→ **Description of the task**:
Rewrite the listing below so that each instance of "book study" becomes "novel study", leaving every other character unchanged.

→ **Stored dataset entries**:
━━━━━━━━━━

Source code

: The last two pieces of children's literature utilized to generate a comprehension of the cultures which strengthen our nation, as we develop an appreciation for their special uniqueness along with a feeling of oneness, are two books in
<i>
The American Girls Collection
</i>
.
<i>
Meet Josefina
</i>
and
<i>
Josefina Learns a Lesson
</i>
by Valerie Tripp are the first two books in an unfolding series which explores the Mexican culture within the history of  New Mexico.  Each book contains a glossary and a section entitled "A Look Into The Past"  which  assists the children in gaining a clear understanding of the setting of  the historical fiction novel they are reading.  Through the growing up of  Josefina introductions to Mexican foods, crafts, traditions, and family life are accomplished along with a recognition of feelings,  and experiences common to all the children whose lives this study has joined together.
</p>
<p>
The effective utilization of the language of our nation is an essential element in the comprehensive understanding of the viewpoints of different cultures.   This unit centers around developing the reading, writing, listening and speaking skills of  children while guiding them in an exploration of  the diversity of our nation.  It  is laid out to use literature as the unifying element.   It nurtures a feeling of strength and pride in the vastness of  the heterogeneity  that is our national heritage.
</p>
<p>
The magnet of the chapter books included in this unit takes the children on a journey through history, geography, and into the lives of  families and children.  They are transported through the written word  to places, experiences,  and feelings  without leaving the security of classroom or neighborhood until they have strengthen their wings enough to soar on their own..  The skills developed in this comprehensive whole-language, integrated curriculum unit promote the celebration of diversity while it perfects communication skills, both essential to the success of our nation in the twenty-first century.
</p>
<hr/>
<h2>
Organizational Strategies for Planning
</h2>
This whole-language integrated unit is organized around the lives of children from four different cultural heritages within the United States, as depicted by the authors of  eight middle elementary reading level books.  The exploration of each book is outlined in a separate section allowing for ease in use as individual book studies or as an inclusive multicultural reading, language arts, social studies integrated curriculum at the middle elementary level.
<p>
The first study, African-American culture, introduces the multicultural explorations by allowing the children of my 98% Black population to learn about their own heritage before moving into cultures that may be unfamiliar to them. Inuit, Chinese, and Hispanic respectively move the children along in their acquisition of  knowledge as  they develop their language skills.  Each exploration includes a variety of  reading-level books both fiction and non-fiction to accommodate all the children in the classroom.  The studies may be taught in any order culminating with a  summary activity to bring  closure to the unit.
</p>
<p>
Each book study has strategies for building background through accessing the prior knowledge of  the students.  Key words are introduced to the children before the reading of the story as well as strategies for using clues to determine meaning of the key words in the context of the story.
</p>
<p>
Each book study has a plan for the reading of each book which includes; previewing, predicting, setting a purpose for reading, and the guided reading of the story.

━━━━━━━━━━

→ **Solution to the exercise**:
Source code

: The last two pieces of children's literature utilized to generate a comprehension of the cultures which strengthen our nation, as we develop an appreciation for their special uniqueness along with a feeling of oneness, are two books in
<i>
The American Girls Collection
</i>
.
<i>
Meet Josefina
</i>
and
<i>
Josefina Learns a Lesson
</i>
by Valerie Tripp are the first two books in an unfolding series which explores the Mexican culture within the history of  New Mexico.  Each book contains a glossary and a section entitled "A Look Into The Past"  which  assists the children in gaining a clear understanding of the setting of  the historical fiction novel they are reading.  Through the growing up of  Josefina introductions to Mexican foods, crafts, traditions, and family life are accomplished along with a recognition of feelings,  and experiences common to all the children whose lives this study has joined together.
</p>
<p>
The effective utilization of the language of our nation is an essential element in the comprehensive understanding of the viewpoints of different cultures.   This unit centers around developing the reading, writing, listening and speaking skills of  children while guiding them in an exploration of  the diversity of our nation.  It  is laid out to use literature as the unifying element.   It nurtures a feeling of strength and pride in the vastness of  the heterogeneity  that is our national heritage.
</p>
<p>
The magnet of the chapter books included in this unit takes the children on a journey through history, geography, and into the lives of  families and children.  They are transported through the written word  to places, experiences,  and feelings  without leaving the security of classroom or neighborhood until they have strengthen their wings enough to soar on their own..  The skills developed in this comprehensive whole-language, integrated curriculum unit promote the celebration of diversity while it perfects communication skills, both essential to the success of our nation in the twenty-first century.
</p>
<hr/>
<h2>
Organizational Strategies for Planning
</h2>
This whole-language integrated unit is organized around the lives of children from four different cultural heritages within the United States, as depicted by the authors of  eight middle elementary reading level books.  The exploration of each book is outlined in a separate section allowing for ease in use as individual book studies or as an inclusive multicultural reading, language arts, social studies integrated curriculum at the middle elementary level.
<p>
The first study, African-American culture, introduces the multicultural explorations by allowing the children of my 98% Black population to learn about their own heritage before moving into cultures that may be unfamiliar to them. Inuit, Chinese, and Hispanic respectively move the children along in their acquisition of  knowledge as  they develop their language skills.  Each exploration includes a variety of  reading-level books both fiction and non-fiction to accommodate all the children in the classroom.  The studies may be taught in any order culminating with a  summary activity to bring  closure to the unit.
</p>
<p>
Each novel study has strategies for building background through accessing the prior knowledge of  the students.  Key words are introduced to the children before the reading of the story as well as strategies for using clues to determine meaning of the key words in the context of the story.
</p>
<p>
Each novel study has a plan for the reading of each book which includes; previewing, predicting, setting a purpose for reading, and the guided reading of the story.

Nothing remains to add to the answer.